Exercise directions = Go through the material below and copy each line where the word "linejoin" appears.

BEGIN Task inputs

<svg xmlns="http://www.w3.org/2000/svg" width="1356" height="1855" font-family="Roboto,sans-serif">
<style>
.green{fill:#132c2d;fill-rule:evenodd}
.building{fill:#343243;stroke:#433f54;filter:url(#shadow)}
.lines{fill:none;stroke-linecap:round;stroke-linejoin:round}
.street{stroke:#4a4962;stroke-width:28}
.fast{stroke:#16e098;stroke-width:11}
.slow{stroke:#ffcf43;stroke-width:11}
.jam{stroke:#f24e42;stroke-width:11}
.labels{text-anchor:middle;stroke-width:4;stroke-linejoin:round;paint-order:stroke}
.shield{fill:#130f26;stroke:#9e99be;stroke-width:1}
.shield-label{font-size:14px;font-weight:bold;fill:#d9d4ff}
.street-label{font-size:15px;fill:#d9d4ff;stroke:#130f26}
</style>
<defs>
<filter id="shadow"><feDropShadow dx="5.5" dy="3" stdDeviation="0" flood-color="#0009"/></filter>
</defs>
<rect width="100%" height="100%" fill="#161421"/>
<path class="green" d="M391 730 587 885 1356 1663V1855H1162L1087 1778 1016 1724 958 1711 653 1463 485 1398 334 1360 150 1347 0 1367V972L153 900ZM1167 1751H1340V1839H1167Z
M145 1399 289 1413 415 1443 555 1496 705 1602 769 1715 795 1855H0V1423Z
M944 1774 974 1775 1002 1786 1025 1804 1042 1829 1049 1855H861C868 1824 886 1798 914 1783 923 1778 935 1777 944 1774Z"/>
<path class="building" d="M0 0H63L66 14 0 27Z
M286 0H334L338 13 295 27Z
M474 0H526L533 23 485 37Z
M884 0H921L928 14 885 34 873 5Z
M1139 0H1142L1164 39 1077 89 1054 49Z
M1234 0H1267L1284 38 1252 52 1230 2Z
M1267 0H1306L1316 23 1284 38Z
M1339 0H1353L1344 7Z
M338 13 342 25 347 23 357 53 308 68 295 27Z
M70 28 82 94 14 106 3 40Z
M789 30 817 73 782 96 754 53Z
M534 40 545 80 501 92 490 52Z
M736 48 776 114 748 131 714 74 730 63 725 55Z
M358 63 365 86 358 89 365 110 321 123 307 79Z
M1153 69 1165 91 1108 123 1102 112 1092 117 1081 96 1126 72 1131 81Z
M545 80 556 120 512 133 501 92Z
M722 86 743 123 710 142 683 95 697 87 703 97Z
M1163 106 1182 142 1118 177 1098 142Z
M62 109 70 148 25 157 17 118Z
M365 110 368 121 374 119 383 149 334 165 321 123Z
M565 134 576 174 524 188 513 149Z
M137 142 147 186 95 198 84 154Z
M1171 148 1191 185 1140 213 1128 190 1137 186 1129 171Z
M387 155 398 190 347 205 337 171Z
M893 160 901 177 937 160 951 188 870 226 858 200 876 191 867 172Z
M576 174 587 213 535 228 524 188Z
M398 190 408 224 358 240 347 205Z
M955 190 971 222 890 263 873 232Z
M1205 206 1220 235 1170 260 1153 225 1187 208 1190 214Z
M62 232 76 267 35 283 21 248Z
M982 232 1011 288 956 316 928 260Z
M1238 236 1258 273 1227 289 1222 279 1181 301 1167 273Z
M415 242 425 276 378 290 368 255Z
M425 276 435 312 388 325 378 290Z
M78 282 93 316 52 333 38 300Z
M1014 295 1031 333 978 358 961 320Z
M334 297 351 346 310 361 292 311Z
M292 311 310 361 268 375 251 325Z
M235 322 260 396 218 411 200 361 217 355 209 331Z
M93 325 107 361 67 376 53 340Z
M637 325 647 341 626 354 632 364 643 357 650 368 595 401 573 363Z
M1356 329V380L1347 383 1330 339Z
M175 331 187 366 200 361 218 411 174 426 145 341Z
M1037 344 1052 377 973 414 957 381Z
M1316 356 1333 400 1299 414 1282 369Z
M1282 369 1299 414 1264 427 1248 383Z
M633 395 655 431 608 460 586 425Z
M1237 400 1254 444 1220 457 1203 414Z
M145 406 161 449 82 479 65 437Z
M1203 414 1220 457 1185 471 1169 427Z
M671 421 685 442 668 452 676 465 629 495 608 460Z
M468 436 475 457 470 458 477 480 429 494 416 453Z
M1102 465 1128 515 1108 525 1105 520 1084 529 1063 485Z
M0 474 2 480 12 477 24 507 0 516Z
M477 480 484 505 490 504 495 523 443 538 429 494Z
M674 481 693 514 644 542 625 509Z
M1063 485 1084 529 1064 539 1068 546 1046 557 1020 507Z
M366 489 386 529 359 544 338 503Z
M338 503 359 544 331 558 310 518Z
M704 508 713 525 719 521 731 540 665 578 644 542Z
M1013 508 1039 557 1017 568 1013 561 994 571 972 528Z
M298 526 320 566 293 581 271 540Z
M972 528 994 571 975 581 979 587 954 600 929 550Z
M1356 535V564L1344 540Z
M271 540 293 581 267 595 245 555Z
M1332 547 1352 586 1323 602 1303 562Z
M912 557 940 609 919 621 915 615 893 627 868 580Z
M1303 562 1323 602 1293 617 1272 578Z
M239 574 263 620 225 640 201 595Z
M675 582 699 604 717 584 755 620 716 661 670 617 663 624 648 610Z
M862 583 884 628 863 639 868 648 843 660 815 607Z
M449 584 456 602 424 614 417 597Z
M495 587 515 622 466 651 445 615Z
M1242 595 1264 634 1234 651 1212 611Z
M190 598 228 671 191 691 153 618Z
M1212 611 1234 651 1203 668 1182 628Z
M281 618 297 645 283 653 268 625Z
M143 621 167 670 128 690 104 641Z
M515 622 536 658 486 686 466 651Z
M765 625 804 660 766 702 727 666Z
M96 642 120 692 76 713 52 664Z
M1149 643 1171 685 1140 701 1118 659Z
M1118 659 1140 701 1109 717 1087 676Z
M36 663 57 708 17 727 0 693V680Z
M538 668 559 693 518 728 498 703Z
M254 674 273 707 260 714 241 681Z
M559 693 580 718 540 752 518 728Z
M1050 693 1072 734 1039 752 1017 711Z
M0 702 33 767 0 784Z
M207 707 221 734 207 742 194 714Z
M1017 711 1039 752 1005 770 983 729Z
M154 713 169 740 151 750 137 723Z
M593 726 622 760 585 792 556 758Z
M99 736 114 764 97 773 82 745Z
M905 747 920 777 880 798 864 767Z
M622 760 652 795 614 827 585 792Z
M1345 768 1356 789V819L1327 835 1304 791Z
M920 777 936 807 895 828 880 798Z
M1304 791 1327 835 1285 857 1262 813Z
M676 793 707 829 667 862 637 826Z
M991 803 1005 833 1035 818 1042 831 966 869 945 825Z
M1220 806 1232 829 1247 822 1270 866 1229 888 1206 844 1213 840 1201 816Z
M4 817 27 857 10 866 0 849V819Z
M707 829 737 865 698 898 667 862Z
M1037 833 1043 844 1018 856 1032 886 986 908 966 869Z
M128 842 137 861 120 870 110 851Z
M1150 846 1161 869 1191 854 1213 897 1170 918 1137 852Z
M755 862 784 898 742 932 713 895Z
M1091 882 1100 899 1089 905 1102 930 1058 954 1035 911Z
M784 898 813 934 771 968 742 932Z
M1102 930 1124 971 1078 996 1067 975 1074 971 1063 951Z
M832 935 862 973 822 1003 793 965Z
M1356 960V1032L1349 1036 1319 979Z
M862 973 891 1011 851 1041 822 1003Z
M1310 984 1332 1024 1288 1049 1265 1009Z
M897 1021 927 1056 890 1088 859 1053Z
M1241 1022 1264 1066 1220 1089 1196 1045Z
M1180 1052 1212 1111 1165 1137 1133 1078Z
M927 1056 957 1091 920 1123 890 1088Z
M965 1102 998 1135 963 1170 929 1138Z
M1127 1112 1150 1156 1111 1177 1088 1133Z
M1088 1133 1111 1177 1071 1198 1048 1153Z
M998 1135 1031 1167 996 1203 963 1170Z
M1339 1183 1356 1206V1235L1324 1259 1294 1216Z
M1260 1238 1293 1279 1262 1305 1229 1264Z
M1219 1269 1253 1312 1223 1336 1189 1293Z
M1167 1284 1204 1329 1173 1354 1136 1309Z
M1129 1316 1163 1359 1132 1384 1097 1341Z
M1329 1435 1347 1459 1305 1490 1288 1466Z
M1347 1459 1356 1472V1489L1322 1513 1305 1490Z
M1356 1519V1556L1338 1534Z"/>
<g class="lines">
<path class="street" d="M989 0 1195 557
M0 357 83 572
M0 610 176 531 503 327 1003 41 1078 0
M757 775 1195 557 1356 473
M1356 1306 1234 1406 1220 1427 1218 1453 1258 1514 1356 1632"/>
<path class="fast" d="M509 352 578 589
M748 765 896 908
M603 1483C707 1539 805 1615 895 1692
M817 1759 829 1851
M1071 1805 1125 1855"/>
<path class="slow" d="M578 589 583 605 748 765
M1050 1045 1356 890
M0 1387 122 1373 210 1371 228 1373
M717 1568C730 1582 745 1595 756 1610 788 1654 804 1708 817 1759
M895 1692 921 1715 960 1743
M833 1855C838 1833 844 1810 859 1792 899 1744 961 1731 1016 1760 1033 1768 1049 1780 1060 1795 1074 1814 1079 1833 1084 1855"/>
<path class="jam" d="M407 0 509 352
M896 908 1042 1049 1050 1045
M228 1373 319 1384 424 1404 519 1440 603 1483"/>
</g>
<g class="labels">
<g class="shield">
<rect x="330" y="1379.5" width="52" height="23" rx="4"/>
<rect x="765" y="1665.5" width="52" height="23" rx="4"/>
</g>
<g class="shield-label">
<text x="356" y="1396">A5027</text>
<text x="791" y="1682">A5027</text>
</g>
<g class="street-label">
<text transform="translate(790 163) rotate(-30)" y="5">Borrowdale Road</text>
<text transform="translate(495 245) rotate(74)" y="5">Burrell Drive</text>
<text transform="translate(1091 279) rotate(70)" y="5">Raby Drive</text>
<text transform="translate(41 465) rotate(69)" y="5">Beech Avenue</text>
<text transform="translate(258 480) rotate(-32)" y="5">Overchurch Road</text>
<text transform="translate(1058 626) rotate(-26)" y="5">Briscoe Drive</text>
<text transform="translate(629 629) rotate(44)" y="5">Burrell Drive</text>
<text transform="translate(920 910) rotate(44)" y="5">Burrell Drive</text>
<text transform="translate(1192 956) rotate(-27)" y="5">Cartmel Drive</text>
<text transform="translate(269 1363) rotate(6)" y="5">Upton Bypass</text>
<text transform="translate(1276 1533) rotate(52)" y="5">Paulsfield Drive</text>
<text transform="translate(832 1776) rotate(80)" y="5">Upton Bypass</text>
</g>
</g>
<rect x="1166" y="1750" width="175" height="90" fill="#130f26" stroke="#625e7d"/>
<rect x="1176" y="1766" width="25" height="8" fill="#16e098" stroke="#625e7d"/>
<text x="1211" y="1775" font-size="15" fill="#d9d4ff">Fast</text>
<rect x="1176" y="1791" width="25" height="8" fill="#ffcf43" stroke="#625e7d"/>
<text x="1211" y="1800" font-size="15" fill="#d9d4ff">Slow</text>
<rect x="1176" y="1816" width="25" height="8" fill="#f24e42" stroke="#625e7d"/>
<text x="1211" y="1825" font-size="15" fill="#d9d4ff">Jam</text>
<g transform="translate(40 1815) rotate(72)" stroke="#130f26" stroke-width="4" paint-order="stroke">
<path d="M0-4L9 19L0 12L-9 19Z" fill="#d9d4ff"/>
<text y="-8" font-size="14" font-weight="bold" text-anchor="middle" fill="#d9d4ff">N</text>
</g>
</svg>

END Task inputs

Written response =
.lines{fill:none;stroke-linecap:round;stroke-linejoin:round}
.labels{text-anchor:middle;stroke-width:4;stroke-linejoin:round;paint-order:stroke}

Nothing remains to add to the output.